= Donald MacDonald (pastoralist) =

Australian pastoralist (1857–1937)

Donald MacDonald mostly known as Dan MacDonald (1857 – 9 March 1937) was a prominent Australian pastoralist.

==Early life==
MacDonald was born at Bradley in Laggan in New South Wales and was the fourth child of Scottish immigrant Donald MacDonald.
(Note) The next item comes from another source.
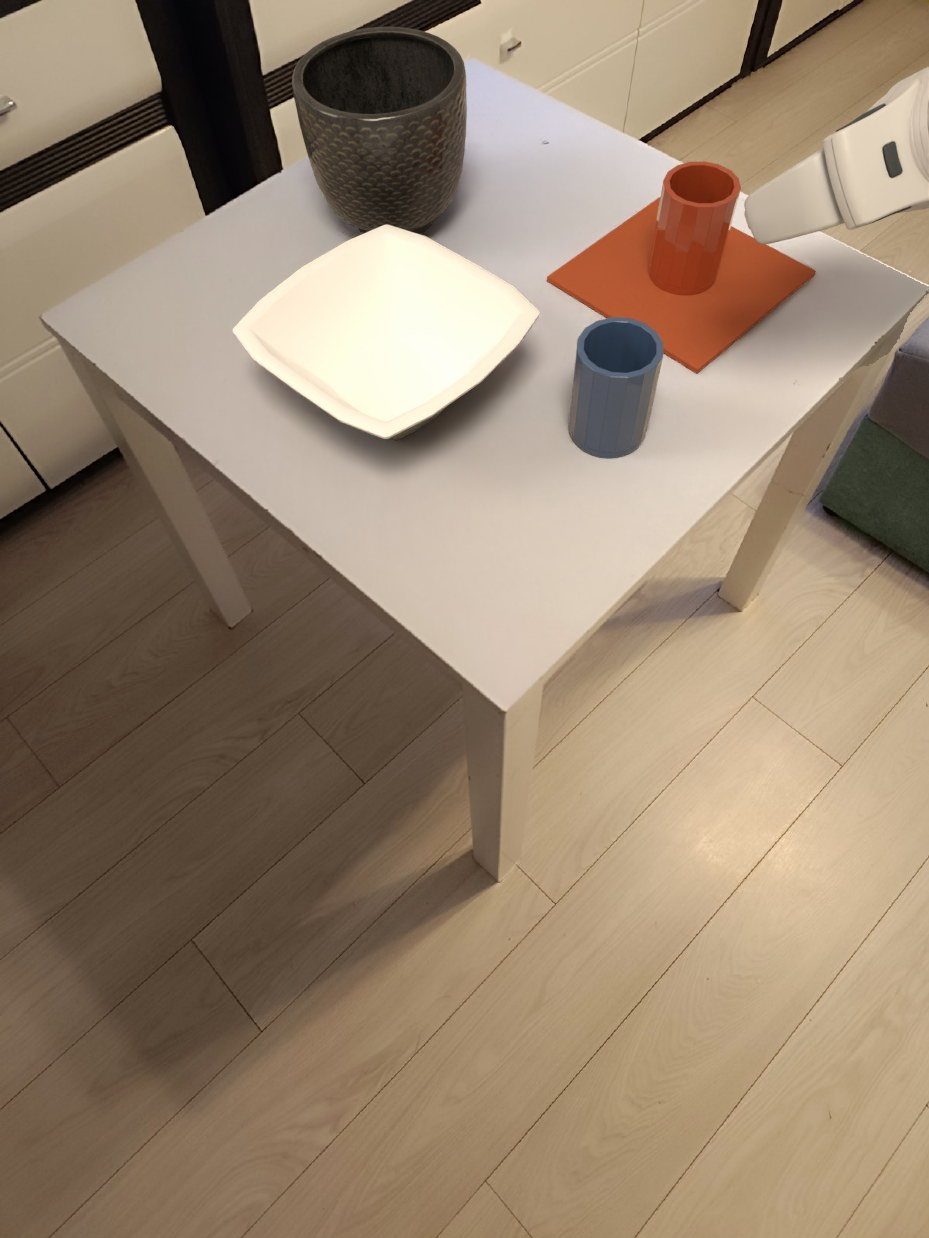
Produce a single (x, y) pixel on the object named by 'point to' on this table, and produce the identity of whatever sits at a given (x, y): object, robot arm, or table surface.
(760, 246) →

The MacDonald and MacKenzie families had read about the Alexander Forrest descriptions of lands in the Kimberley region of Western Australia that would be open for leasehold. MacDonald had already arrived in Western Australia by 1879 when his father wrote to ask to explore the area. The younger MacDonald did as asked, then applied for a 100 sqmi selection at the junction of the Margaret River and Fitzroy River, that later became part of Fossil Downs Station.

==Career==
MacDonald began to establish the station and waited for his brothers, Charles and William, to arrive with the stock they were droving from Goulburn. The brothers eventually arrived with the stock in 1886. Once arrived the MacDonalds and MacKenzies worked to build the property and cattle numbers soon increased. The MacKenzies sold their interest to the MacDonalds in the early 1900s, Charles MacDonald died in 1903 and then William died in 1910 leaving Dan with sole ownership of the property. The station prospered and MacDonald expanded the holding and introduced Red Poll cattle into the Shorthorn herd. Sidney Kidman acquired a stake in the 1920s but by 1928 MacDonald bought him out and had full ownership again. By 1931 his son, William MacDonald, became a partner.

MacDonald retired to Goulburn in the early 1930s and continued to visit Fossil Downs until poor health forced him to stop travelling in 1935. He died at his home in Goulburn in 1937.